Original topic: tikv支持手动释放block cache里的缓存么?

| username: Lystorm

Currently, we are using Spark for big data algorithm testing, and the database is TiDB v6.1. We are using table A for algorithm testing. During the first execution of the algorithm test, there is no cached data in the cache, so the execution time is longer. We have added data to table A to expand the test data volume, but because there is cached data of table A in TiKV, the second test cannot accurately reflect the actual test time. Besides restarting the TiKV service, is there a way to manually release the TiKV cache?

| username: OnTheRoad | Original post link

Not supported

| username: TiDBer_CEVsub | Original post link

It seems like it is not supported.

| username: Lystorm | Original post link

Would it be effective if I directly clear all the caches in the Linux system?

| username: 张雨齐0720 | Original post link

It seems that there is no relevant documentation, so it should not be supported.

| username: OnTheRoad | Original post link

You can try it in a test environment, but it is not recommended to forcibly release memory in a production environment.

| username: forever | Original post link

SQL can use SQL_NO_CACHE to prevent it from being cached. I’m not very familiar with Spark, but if it also uses SQL, you can give it a try.

| username: 半瓶醋仙 | Original post link

Not supported

| username: buddyyuan | Original post link

If it’s a testing environment, I think you can try this and see.

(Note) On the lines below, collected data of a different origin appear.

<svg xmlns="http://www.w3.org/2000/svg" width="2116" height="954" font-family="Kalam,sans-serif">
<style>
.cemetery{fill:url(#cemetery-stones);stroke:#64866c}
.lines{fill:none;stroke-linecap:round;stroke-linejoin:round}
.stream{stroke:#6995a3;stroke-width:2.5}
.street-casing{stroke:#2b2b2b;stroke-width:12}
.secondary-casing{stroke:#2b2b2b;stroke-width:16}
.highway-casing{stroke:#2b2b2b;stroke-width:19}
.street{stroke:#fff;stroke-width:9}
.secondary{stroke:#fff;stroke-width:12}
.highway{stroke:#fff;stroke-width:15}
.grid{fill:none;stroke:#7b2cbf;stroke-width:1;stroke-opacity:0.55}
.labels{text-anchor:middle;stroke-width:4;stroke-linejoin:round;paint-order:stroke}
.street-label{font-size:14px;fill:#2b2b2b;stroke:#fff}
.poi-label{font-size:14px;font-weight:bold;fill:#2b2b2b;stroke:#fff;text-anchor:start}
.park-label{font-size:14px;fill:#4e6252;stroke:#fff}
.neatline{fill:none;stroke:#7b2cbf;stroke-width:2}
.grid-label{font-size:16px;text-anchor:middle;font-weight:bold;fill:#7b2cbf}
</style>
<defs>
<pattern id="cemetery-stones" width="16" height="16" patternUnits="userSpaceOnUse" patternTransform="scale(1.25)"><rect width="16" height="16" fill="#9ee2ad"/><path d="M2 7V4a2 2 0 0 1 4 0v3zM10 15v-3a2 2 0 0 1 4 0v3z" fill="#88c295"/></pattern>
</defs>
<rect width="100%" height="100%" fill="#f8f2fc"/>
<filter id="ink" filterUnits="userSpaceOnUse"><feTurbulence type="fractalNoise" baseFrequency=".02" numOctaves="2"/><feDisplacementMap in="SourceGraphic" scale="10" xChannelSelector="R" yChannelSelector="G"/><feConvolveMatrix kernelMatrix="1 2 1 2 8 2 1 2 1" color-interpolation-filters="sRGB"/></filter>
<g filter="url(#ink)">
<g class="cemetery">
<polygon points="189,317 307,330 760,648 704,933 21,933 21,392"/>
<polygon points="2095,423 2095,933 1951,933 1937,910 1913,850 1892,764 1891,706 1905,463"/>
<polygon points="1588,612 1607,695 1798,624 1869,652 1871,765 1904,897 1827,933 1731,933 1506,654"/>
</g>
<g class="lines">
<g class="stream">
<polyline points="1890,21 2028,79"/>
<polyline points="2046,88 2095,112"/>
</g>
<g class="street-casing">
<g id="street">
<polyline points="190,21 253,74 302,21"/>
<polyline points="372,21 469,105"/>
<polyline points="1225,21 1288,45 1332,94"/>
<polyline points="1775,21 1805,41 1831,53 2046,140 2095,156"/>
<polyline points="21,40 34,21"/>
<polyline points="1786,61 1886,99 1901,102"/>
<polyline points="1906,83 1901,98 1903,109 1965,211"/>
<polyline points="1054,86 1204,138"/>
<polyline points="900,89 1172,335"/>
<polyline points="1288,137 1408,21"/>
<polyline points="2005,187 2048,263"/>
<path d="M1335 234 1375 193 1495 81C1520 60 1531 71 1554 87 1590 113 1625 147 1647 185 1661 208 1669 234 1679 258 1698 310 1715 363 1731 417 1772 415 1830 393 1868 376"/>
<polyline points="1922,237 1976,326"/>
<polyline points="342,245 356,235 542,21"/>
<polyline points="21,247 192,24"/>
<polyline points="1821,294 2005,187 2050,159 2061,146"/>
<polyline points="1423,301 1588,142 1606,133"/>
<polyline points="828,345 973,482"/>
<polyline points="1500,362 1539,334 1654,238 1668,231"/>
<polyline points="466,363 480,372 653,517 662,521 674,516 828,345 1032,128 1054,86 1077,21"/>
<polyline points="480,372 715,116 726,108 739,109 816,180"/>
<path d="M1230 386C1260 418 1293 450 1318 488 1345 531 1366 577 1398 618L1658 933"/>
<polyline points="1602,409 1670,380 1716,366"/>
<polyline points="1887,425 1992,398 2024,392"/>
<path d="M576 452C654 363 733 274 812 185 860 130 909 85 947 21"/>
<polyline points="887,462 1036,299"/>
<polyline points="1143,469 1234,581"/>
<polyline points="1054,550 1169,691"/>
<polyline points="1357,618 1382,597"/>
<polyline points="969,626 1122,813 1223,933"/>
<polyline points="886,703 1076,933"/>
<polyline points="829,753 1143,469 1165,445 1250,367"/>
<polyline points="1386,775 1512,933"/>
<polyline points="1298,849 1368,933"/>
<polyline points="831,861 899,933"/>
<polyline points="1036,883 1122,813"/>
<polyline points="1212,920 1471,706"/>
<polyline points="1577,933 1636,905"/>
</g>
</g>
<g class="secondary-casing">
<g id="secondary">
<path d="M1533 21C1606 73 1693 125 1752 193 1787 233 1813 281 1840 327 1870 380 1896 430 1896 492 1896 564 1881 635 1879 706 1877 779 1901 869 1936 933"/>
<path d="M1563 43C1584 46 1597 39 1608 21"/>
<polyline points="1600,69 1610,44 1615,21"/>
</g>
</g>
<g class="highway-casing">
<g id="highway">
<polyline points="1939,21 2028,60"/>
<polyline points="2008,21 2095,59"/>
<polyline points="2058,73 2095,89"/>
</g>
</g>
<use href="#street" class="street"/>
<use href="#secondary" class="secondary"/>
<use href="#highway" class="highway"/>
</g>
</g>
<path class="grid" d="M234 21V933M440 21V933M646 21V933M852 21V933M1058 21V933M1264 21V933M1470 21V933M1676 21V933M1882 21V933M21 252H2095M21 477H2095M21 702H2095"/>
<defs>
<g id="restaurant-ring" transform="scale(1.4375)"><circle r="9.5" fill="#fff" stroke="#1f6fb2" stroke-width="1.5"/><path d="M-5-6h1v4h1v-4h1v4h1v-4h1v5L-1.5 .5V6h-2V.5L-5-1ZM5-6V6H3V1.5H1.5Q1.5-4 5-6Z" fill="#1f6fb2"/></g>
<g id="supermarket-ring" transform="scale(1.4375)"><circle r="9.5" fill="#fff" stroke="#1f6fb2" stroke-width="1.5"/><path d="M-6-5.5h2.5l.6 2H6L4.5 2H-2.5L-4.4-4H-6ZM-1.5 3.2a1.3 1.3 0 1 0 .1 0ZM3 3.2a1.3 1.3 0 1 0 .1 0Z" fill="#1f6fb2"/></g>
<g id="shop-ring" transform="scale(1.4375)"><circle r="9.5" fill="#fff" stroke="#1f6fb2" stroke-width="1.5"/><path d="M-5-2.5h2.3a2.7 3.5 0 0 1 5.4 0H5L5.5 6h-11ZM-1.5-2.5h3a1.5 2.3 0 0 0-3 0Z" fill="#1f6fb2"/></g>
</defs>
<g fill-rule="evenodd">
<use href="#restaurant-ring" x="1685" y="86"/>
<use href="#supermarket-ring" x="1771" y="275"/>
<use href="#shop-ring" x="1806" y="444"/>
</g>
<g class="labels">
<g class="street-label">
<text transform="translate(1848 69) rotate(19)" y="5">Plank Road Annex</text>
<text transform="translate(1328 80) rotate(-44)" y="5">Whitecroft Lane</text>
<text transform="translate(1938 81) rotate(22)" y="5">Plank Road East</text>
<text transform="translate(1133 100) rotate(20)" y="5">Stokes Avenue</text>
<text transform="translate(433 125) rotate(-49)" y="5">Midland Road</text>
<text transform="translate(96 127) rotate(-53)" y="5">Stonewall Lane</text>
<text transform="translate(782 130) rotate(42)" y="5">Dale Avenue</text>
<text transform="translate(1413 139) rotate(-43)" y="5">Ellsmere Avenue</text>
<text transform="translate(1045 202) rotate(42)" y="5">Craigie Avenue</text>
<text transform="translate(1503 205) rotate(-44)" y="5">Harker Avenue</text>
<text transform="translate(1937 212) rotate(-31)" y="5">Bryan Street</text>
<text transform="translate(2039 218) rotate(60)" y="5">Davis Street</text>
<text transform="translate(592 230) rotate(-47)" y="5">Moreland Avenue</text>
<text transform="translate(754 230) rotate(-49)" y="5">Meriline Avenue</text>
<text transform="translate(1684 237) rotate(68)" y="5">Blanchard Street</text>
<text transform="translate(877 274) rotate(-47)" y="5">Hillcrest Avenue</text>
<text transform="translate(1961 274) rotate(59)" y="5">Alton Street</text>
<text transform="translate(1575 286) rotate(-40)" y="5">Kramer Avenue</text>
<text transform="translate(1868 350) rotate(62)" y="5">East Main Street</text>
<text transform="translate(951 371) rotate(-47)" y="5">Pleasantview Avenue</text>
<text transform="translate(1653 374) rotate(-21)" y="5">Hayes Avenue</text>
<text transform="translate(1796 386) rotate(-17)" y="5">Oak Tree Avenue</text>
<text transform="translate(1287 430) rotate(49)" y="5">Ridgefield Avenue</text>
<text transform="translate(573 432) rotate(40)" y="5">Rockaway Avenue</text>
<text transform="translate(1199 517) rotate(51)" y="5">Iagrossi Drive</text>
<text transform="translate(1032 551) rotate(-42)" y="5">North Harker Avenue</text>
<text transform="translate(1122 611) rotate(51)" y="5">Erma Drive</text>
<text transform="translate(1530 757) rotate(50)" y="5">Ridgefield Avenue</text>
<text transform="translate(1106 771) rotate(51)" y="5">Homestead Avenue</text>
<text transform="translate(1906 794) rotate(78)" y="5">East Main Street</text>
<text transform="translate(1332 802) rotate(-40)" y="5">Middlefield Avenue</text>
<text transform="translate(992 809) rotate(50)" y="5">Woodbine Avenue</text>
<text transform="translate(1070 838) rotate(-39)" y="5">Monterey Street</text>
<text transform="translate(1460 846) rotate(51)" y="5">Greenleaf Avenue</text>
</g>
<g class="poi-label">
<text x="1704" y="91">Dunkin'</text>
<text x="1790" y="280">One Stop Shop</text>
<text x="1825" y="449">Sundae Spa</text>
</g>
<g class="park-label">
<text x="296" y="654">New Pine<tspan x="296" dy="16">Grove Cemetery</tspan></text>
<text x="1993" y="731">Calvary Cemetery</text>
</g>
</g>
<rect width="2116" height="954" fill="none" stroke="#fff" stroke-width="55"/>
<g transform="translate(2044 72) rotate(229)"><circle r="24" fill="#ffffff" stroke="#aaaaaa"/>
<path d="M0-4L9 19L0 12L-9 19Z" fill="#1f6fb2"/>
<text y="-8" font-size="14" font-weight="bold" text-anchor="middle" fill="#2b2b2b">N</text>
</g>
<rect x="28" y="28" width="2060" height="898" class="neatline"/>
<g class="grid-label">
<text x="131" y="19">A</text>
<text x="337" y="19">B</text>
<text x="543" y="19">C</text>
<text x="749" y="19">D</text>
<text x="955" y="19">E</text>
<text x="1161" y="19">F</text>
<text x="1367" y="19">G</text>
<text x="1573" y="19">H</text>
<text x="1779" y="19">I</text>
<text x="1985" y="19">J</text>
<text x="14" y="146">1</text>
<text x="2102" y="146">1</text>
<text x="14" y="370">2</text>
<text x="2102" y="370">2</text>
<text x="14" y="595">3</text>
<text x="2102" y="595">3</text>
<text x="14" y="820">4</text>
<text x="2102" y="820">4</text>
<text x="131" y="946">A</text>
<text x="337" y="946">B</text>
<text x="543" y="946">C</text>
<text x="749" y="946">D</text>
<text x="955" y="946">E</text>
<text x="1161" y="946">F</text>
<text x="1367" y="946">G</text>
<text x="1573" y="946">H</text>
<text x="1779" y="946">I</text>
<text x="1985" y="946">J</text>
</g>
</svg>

| username: Lystorm | Original post link

Is this setting written in the TiKV configuration file or configured as a parameter in the database?

| username: wisdom | Original post link

This should not be supported.

| username: zhouzeru | Original post link

I don’t know if Spark has such an operator.

| username: forever | Original post link

In the executed SQL

| username: 人如其名 | Original post link

Boss, after I set sql_no_cache, the execution plan still hits the cache, right?

| username: 数据小黑 | Original post link

If you are using TiSpark, here are a few small suggestions:

  1. TiSpark reads data directly from TiKV, and I believe the block cache is in the TiDB Server.
  2. Using the mysql client to run explain may not represent the actual execution process in Spark, so it is recommended to use Explain in Spark.
  3. Depending on your Spark application scenario, there might be a shuffler cache, which could affect your algorithm’s computation. It is advisable to consider this.
| username: alfred | Original post link

Would reducing the block cache also achieve the goal?

| username: forever | Original post link

sql_no_cache means not to use the cache, but it will not clear the cache. From the first execution with it, subsequent executions will not use the cache either.

| username: forever | Original post link

Blockcache belongs to TiKV, or more precisely, to RocksDB.

| username: Lystorm | Original post link

Well, Spark SQL does not support this kind of syntax, but JDBC does.